第953章 你不如每天通勤吧
卓施然笑眯眯對商霆說道,「所以不用擔心,商鵲應該還顧不上對付我。」
一山不容二虎。
商鵲隻要進門,首先要對付的,恐怕就是水靜蘭。
果不其然,水靜蘭很快就想辦法去了。
她備了厚禮進宮,想請皇帝陛下收回成命,但卻沒能見到老皇帝的面。
老皇帝原本就已經很少理這些事情了。
水靜蘭見到的是攝政王,沒能見到老皇帝時,水靜蘭就知道這事兒希望已經不大。
因為攝政王基本是完全向著卓施然。
而老皇帝的話,水靜蘭覺得,人年紀上去了,容易多疑。
卓施然又太過聰明,勢大,容易引來帝王的猜忌。
所以水靜蘭原本打算在老皇帝那兒下點功夫的,顯然計劃已經失敗了。
水靜蘭看著座上那個年輕英俊的攝政王,她臉上的笑容略略有些僵硬。
司空獻問道,「紫雲樓主?如此厚禮,所為何事?」
司空獻早就知道她來是為了什麼,無非是為了她女兒女婿那婚事。
於是也就這麼隨口一問。
哪知這水靜蘭倒是頗為能屈能伸,開口說的卻並不是為了她女兒女婿的婚事。
而是……
「民女隻是略備薄禮進獻,為了感激陛下與殿下,沒有追究民女不懂大昌規矩。還給了小女選擇的機會,沒有被流放三千裡。」
「為母之心,感激不盡!」水靜蘭深深作了一揖。
司空獻眉梢挑了挑,心道這女人真是能屈能伸。
「也是念在你們以往生活在南境邊界,對大昌京城的規矩不夠知曉,才通融一二而已。」司空獻淡聲說道。

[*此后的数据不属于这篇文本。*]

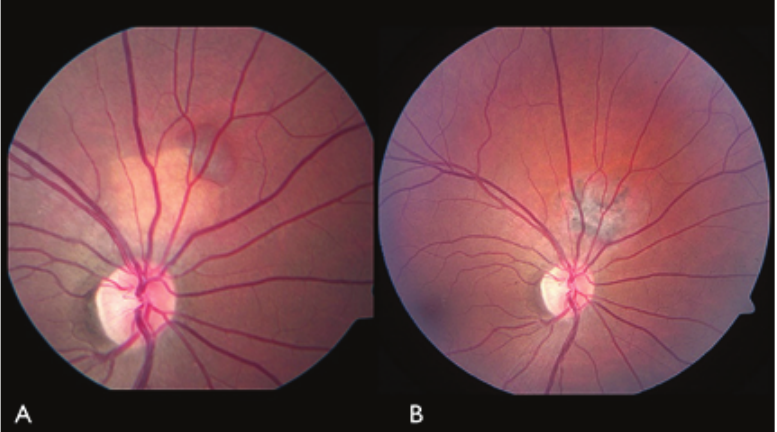
Figure 2. Fundus photograph of the right eye of a patient with juxtapapillary choroidal osteoma associated with subretinal hemorrhage (A) before and (B) after PDT. PDT resulted in complete regression of the tumor and resolution of subretinal hemorrhage.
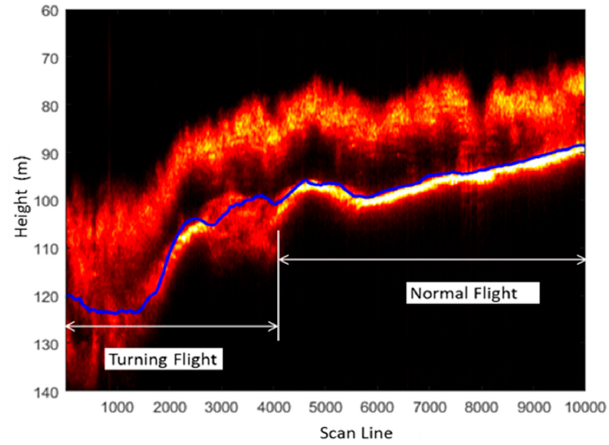
Figure 9. Ground level and stand profile from co-polarization (HH) while the helicopter is banking and during level flight.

水靜蘭擡眸看向他,倏爾目光一頓,從他頸項間一掃而過,目光裡若有深意似的。
卻並未久留,很快就告辭離開了。
留下的厚禮也並未收回。
隻不過,司空獻不知道的是,水靜蘭並沒有直接離開,而是方向一轉,隱去身形,悄悄朝著另一個地方而去。
……
後殿裡,卓施然在棋盤上落下了一子。
坐在她對面的老皇帝立馬苦了臉,苦思冥想片刻後,說道,「你再讓朕一子!」
「好。」卓施然笑了笑,將剛才落下的子拿了回來。
司空獻走了進來,笑道,「父皇,您這棋下得可沒有帝王氣度啊。」
司空冕倒是理直氣壯,「怪朕嗎?施然這棋下得也沒有臣子風範啊!」
說著,司空冕看向了司空獻,「這麼快就回來了?該不會又讓施然說中了吧?那樓主真是來送禮的?」
「……」司空獻無奈道,「還真是。」
「明明該是來求情的。」司空冕看了卓施然一眼,「還真讓你給說對了。」
「能屈能伸得很。」卓施然對老皇帝笑道,「所以啊陛下,不要小看女子,女子也是可以很有本事很厲害很有心性的。」
「你說得對。」老皇帝點了點頭,「你再讓我半子。」
「……」
送卓施然出宮的路上,司空獻說道,「施然,你這招禍水東引,應該能消停一陣子了吧?」
卓施然點點頭,「應該是,到時候我就能歇歇了。」
司空獻才剛將卓施然送到宮門口,就驀地愣住了。
一道高大修長的身形站在宮門外,一身玄色的衣衫,墨色長發束著。
寬闊的脊背,靠在磚紅的宮牆上。
聽到這邊的動靜,英俊無儔的臉轉了過來,一雙修長深邃的瞳眸,頗有威懾力地看了過來。
卓施然也略略有些詫異,她眨了眨眼,「你怎麼……」
她笑了起來,「你都不累啊?」
「……」男人沒有說話,隻是走上前來,伸手握住她的手,將她拉到了自己的身旁來。
這才看向了司空獻,給司空獻遞了一個封了火漆的信封,大抵是關於西臨匪患的機要密信。
然後拉著卓施然,頭也不回地離開了。
卓施然跟著他走出好一段,都不太能瞧見皇宮的磚牆了。
她才笑著說了句,「我看……要不你就每天通勤得了。」
封炎並沒理解她這話的意思,轉眸看了過來,「每天通勤,什麼意思?」
卓施然說道,「你這三天兩頭來來回回,西臨京城跑得如此利索。既然這樣,不如像上班一樣,每天過去再回來,過去再回來。」
卓施然與他開玩笑,但男人卻像是真把這話給聽進去了似的。
他眉心擰著,認真思忖著。
認真對卓施然說道,「每天恐怕有些吃力,但兩三天應該不成問題。」
「我說著玩,逗你呢!」卓施然輕輕捏了捏他的手。
就聽到他低沉的聲線,認真說道,「可我很想你。」
卓施然原本還想調侃的話語,頓時說不出來了。
「而且我不在,誰都想欺負你。」提及此,封炎的聲音冷了下去。
還好此刻沒有別人在場,否則肯定會讓人震驚了!
欺負她?誰敢欺負她啊?
「那你不忙的時候就回來唄,我做好吃的等你。太忙就算了。」卓施然實在是不忍心拒絕。
回到公爵府裡。
唐馳正好回來,看到封炎,他一愣。
唐小馬說話素來就很是直率,他瞪著眼上下打量了封炎一圈。
「要不你也別去什麼西臨了吧,我看你這麼打魚曬網的也不像能好好乾活的樣子。你究竟是又去過一次了,還是壓根就沒走啊?我咋記得你上次回來好像才沒多久呢?」
卓施然聽著這話,都忍不住笑了起來。
省得他倆掐起來,卓施然笑問道,「小馬怎麼回來了?出什麼事了嗎?」
「沒,就是有個事情我看到了,順便跟你說一嘴。」唐馳說道。
「什麼事情?」
「先前水靜蘭沒有直接離開,而是去了那個公主那裡。」唐馳說道。
卓施然一愣,「公主?秋夕公主?」
剛想問她去那兒做什麼。
就聽唐馳說道,「不是那個,就是咱們一路帶回來,被你廢了的那個。」
「昭敏。」卓施然頓了頓,「她現在隻是個犯人了。」
而且……
卓施然有些意外,「她還活著呢?」
唐馳聳了聳肩膀,「活應該是活著的,活成啥樣就不知道了,我也隻看到那水靜蘭進去了,至於兩人見沒見上,說了啥,那就不知道了。」